Böyle bakıldığında Türk milliyetçiliğinin en güçlü ve en yaygın örgütü olan Milliyetçi Hareket Partisi’nin, dinsel/bireysel nedenlerden ötürü kullanılan bir giysi parçası olmak yerine dinci-siyasal güçler tarafından şeriatçılığın simgesi durumuna getirilmiş ‘türban’ konusunda Adalet ve Kalkınma Partisi’ne destek vermesinin hayret edilecek bir yanı yoktur. Dünyadaki tüm milliyetçi partiler gibi MHP de varlığını popülizm üzerinden sürdüren bir partidir, bundan böyle de tercihi her zaman toplumun dinsel duygularını kaşıyan politikalardan yana olacaktır.
Öte yandan unutmayalım, milliyetçilik ucu açık, freni olmayan bir ideolojidir, ne zaman faşizme, ne zaman ırkçılığa, ne zaman cinayet şebekelerine evrileceği belli olmaz. Hrant Dink’in katili yakalandığında eline Türk bayrağı verilip bir posterde ölümsüzleştirilmesi de rastlantısal değildir.

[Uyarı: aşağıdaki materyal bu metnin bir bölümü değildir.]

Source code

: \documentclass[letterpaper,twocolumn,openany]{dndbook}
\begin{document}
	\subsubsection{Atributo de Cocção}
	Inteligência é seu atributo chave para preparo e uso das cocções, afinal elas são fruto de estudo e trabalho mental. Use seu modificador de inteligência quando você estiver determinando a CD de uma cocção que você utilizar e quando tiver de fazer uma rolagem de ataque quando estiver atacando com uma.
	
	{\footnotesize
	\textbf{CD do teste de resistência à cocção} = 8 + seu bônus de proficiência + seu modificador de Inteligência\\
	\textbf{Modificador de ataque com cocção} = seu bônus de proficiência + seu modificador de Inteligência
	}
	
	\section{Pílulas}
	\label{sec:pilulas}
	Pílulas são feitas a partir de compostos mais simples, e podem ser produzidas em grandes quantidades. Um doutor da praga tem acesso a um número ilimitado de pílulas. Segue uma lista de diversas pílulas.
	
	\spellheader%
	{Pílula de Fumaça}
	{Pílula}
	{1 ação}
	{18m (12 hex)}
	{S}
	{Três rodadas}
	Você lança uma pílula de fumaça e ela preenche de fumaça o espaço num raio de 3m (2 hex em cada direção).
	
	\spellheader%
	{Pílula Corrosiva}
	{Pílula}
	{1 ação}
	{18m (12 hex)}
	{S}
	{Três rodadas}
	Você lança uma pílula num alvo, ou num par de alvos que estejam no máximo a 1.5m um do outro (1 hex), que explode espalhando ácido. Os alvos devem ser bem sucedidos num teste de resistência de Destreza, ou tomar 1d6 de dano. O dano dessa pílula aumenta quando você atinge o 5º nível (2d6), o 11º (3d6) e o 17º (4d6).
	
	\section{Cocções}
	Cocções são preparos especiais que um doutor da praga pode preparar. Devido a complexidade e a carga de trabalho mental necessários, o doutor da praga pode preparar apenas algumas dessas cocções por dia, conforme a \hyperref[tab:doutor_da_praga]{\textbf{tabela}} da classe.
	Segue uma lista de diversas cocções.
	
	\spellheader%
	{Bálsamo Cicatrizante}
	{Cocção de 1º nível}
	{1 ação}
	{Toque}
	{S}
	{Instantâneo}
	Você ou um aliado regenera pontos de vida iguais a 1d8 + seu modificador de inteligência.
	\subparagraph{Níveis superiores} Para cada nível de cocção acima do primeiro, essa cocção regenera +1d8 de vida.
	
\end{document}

Yaşanabilir bir geleceği tasarlayan kişi, üzerine bir sakız gibi yapışmış/yapıştırılmış milliyetçiliğin her türünden kendini arındırmalıdır. Tümü kapitalizmin ürünü, başlıca işlevi de kendisini yaratan kapitalizmin bekçiliği olan milliyetçilik, hangi türden, hangi renkten olursa olsun, aydınlığa açılacak yolun umut kapısı olamaz.